Klimagipfel von Durban: Aristoteles grüßt

Geht es in eine für Menschen und Ernten freundlich temperierte Zukunft mit moderatem Meeresspiegelanstieg oder in Richtung einer wärmeren, unberechenbaren Welt? Die Staatengemeinschaft hat sich beim 17. UN-Klimagipfel wieder nicht entschieden - und damit doch entschieden. Der Ausstoß von Treibhausgasen wird weiter steigen, womit die Physik eine wärmere Erde produziert.

Die Forscher haben zwar den Emissions-Gipfel für das Jahr 2020 vorausberechnet, um die Erwärmung auf zwei Grad zu begrenzen, aber wer hält eine Vollbremsung der Menschheit oder Null-Emission-Zivilisation ab 2021 für realistisch? Je später die Nationen mit spürbarem Klimaschutz beginnen, desto schmerzhafter werden die Einschnitte, und weil das Schmerzhafte in der Politik, national wie international, das Unwahrscheinliche ist, rückt auch das Zwei-Grad-Ziel zunehmend ins Aussichtslose.

Bereits vor 25 Jahren fragte der Amerikaner Sherwood Rowland, einer der frühen Klimawarner: "Was nützt eine Wissenschaft, die hinlänglich zuverlässige Vorhersagen machen kann, wenn alle nur herumstehen und warten, dass die Prognosen auch eintreffen?" Der Chemie-Nobelpreisträger hatte schon damals resigniert, weil ihm bewusst war, dass spät beschlossene Maßnahmen nicht sofort wirken können. Wie ein träger Tanker folgt das Klimasystem nicht guten Vorsätzen, sondern den Impulsen aus der Vergangenheit - und hat einen beachtlichen Bremsweg. Auch deshalb hat der gegenwärtige Bleifuß der Menschheit auf dem "fossilen Gaspedal" verheerende Wirkungen.

Die Auflegung eines Klimafonds, um Folgen in Nicht-Verursacher-Ländern zu lindern, ist indes keine Erfindung von Durban. In Südafrika wurde nur noch einmal daran erinnert, dass ein Konto ohne Geld nichts Segensreiches entfalten kann. 100 Milliarden Dollar sind dafür veranschlagt.

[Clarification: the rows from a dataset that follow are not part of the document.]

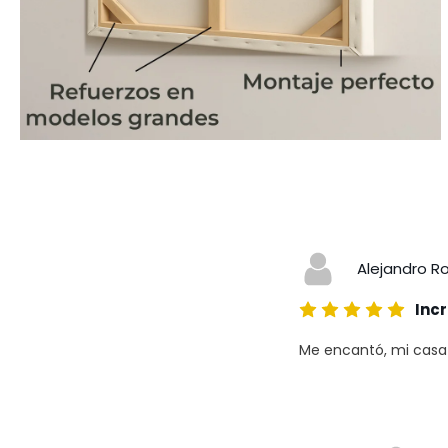
Alejandro R
Incr
Me encantó, mi casa a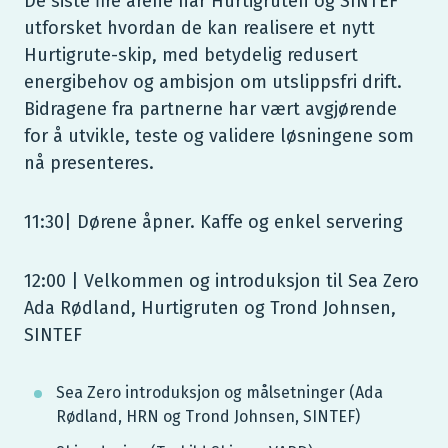
De siste fire årene har Hurtigruten og SINTEF
utforsket hvordan de kan realisere et nytt
Hurtigrute-skip, med betydelig redusert
energibehov og ambisjon om utslippsfri drift.
Bidragene fra partnerne har vært avgjørende
for å utvikle, teste og validere løsningene som
nå presenteres.
11:30| Dørene åpner. Kaffe og enkel servering
12:00 | Velkommen og introduksjon til Sea Zero
Ada Rødland, Hurtigruten og Trond Johnsen,
SINTEF
Sea Zero introduksjon og målsetninger (Ada
Rødland, HRN og Trond Johnsen, SINTEF)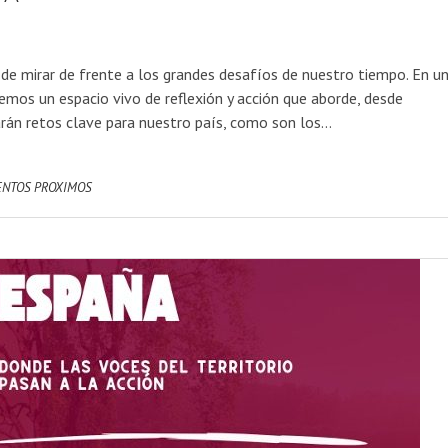
e mirar de frente a los grandes desafíos de nuestro tiempo. En u
mos un espacio vivo de reflexión y acción que aborde, desde
arán retos clave para nuestro país, como son los…
ENTOS PROXIMOS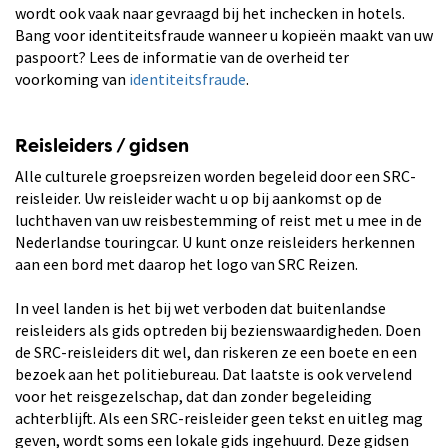
wordt ook vaak naar gevraagd bij het inchecken in hotels.
Bang voor identiteitsfraude wanneer u kopieën maakt van uw
paspoort? Lees de informatie van de overheid ter
voorkoming van
identiteitsfraude
.
Reisleiders / gidsen
Alle culturele groepsreizen worden begeleid door een SRC-
reisleider. Uw reisleider wacht u op bij aankomst op de
luchthaven van uw reisbestemming of reist met u mee in de
Nederlandse touringcar. U kunt onze reisleiders herkennen
aan een bord met daarop het logo van SRC Reizen.
In veel landen is het bij wet verboden dat buitenlandse
reisleiders als gids optreden bij bezienswaardigheden. Doen
de SRC-reisleiders dit wel, dan riskeren ze een boete en een
bezoek aan het politiebureau. Dat laatste is ook vervelend
voor het reisgezelschap, dat dan zonder begeleiding
achterblijft. Als een SRC-reisleider geen tekst en uitleg mag
geven, wordt soms een lokale gids ingehuurd. Deze gidsen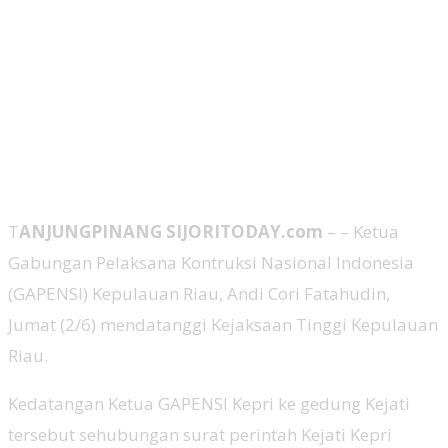
T
ANJUNGPINANG SIJORITODAY.com
– – Ketua
Gabungan Pelaksana Kontruksi Nasional Indonesia
(GAPENSI) Kepulauan Riau, Andi Cori Fatahudin,
Jumat (2/6) mendatanggi Kejaksaan Tinggi Kepulauan
Riau.
Kedatangan Ketua GAPENSI Kepri ke gedung Kejati
tersebut sehubungan surat perintah Kejati Kepri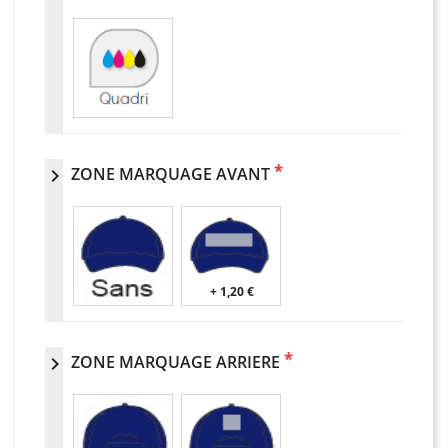
*
ZONE MARQUAGE AVANT
chevron_right
+ 1,20 €
*
ZONE MARQUAGE ARRIERE
chevron_right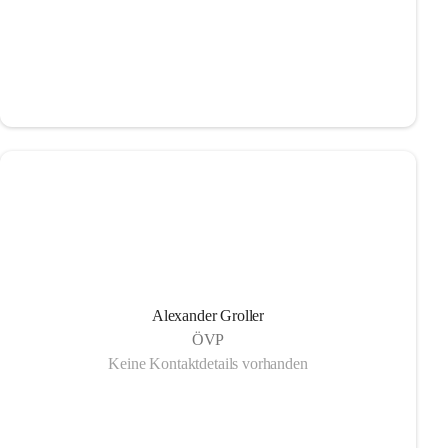
Alexander Groller
ÖVP
Keine Kontaktdetails vorhanden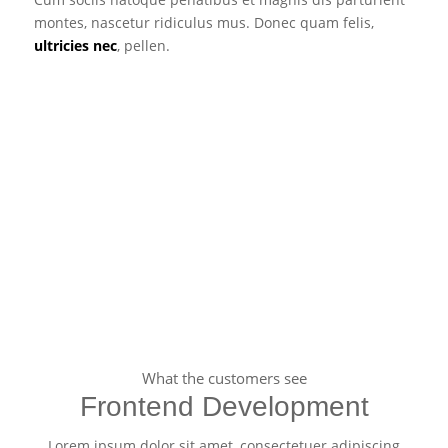
montes, nascetur ridiculus mus. Donec quam felis,
ultricies nec
, pellen.
What the customers see
Frontend Development
Lorem ipsum dolor sit amet, consectetuer adipiscing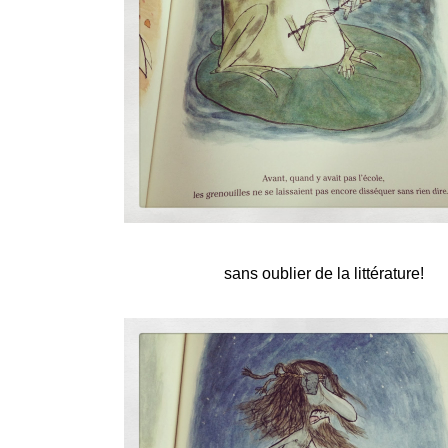
sans oublier de la littérature!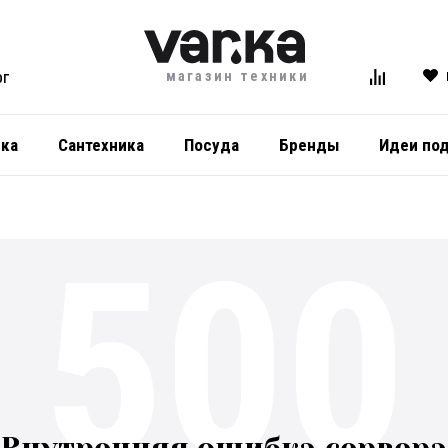
магазин техники
ОГ
ика
Сантехника
Посуда
Бренды
Идеи по
500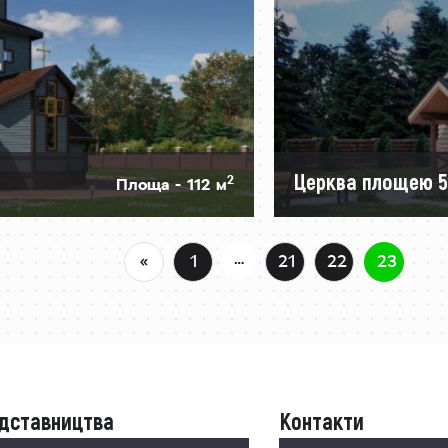
Церква площею 5
2
Площа - 112 м
…
«
1
21
22
23
дставництва
Контакти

Davon abgesehen, dass der letztlich notwendige Betrag den zur Bankenrettung um ein Vielfaches übersteigt, spiegelt der Klimafonds: Man kämpft gegen die Folgen seines Tuns, nicht aber gegen die Ursachen. Das Leben mit Ex- tremwettern entwickelt sich still zur katastrophalen Normalität.

Was in Durban in den heutigen Morgenstunden auch immer beraten wurde: Es bedeutet, dass man weiter im Gespräch bleibt, um vielleicht noch die schlimmste Version des Klimawandels abzuwenden. Damit folgt Durban den lauwarmen Vorsätzen von Kyoto, Bali, Kopenhagen oder Cancún. Tatsächlich offenbaren unabhängige Nationalstaaten mit einer gemeinsamen Gasmüll-Deponie das eigentliche Dilemma: Nur ein mit weitreichenden Befugnissen ausgestattetes Weltministerium, das den Planeten menschenfreundlich managt, könnte einen Rettungsschirm für die Atmosphäre aufspannen. Aber wer will Souveränität abgeben?

Letztlich spiegelt sich in der globalen Lufthülle nichts anderes als die Tragik der Allmende: Am Ende eines gemeinschaftlich und kostenlos oder regellos genutzten Dorfbrunnens steht dessen Versiegen. Seit Aristoteles hat sich wenig geändert: "Dem Gut, das der größten Zahl gemeinsam ist, wird die geringste Fürsorge zuteil." Der griechische Philosoph konnte nicht ahnen, wie sehr seine "vor Ort" gewonnene Erkenntnis einmal im Weltmaßstab gelten würde. Nicht nur für die Erdatmosphäre.